In Japan, celebrations of spring center around one iconic natural phenomenon — the cherry blossom.
Starting as early as January and going into May, across Japan pink blossoms begin to sprout from trees and decorate spaces around the country.
Aragorn Quinn is an assistant professor of Japanese literature and media in UW-Milwaukee’s department of foreign languages and literature. Quinn explains that despite not producing edible fruit or even smelling all that nice, the blossoms have taken on a large cultural significance.
“It’s not really the beauty of the flower itself, it’s the fact that these blossoms last for such a short amount of time,” he says.
A single tree’s blossom usually only lasts for a few days.

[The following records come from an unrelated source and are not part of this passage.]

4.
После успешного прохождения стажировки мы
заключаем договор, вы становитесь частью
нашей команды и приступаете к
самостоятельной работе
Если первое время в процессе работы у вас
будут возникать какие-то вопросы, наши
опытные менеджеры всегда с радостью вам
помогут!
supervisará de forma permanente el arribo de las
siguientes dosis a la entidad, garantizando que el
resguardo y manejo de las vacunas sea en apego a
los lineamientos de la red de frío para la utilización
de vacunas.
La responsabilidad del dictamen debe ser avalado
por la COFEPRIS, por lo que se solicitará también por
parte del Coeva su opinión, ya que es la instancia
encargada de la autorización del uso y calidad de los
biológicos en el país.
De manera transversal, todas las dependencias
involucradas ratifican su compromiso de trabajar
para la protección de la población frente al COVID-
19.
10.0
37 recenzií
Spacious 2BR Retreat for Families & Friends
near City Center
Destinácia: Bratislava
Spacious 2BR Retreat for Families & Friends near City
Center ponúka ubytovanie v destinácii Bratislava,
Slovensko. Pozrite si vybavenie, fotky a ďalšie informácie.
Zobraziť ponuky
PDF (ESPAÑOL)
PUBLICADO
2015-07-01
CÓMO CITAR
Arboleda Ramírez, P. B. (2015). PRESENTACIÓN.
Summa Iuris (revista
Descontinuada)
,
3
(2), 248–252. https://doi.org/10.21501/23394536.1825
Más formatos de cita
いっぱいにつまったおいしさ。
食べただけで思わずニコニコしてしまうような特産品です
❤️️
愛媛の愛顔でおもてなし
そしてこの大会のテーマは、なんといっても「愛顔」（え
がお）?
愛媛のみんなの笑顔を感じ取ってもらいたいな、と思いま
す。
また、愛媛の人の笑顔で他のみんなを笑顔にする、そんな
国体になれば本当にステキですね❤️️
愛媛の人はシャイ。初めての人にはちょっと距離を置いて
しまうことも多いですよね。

The fleeting nature of the flowers has become a symbol for appreciating change and being in a place that will look completely different the next day.
“It’s this kind of really ephemeral experience and it’s this sense of, almost this sense of sadness, that this is this beautiful thing that is not going to last. That’s the very specific connotation that these cherry blossoms have,” Quinn says.
But cherry blossoms aren’t the only symbol for the change brought by spring.
In Japanese poetry, the reference to a “misty moon” often is meant to tie a poem to spring.
“The misty moon, it actually sort of ties into that same aesthetic of the cherry blossoms, that sort of beauty that you have through sadness. You can’t quite see the full moon because it’s behind a cloud or it’s behind some kind of mist. So it is obscured from us and that gives us this appealing sense of sadness,” he says.
Celebrations of spring in Japanese pop culture include plastering images of cherry blossoms everywhere, including on bottles of Coke, dishware and countless other products.
People are also often given the day off or released from work early to throw parties underneath the cherry blossoms to enjoy them for the short time they are in full bloom.
While cherry blossoms may be harder to find in southeast Wisconsin, Quinn says incorporating the beauty of change in any way possible is a great way to celebrate spring.
“We’re happier people if we know more ways to appreciate the same physical world around us,” he says.
Quinn will be giving a virtual presentation about the Japanese Spring Blossom festival this Wednesday as a part of the Manfred Olson Planetarium’s Asian Celebrations series.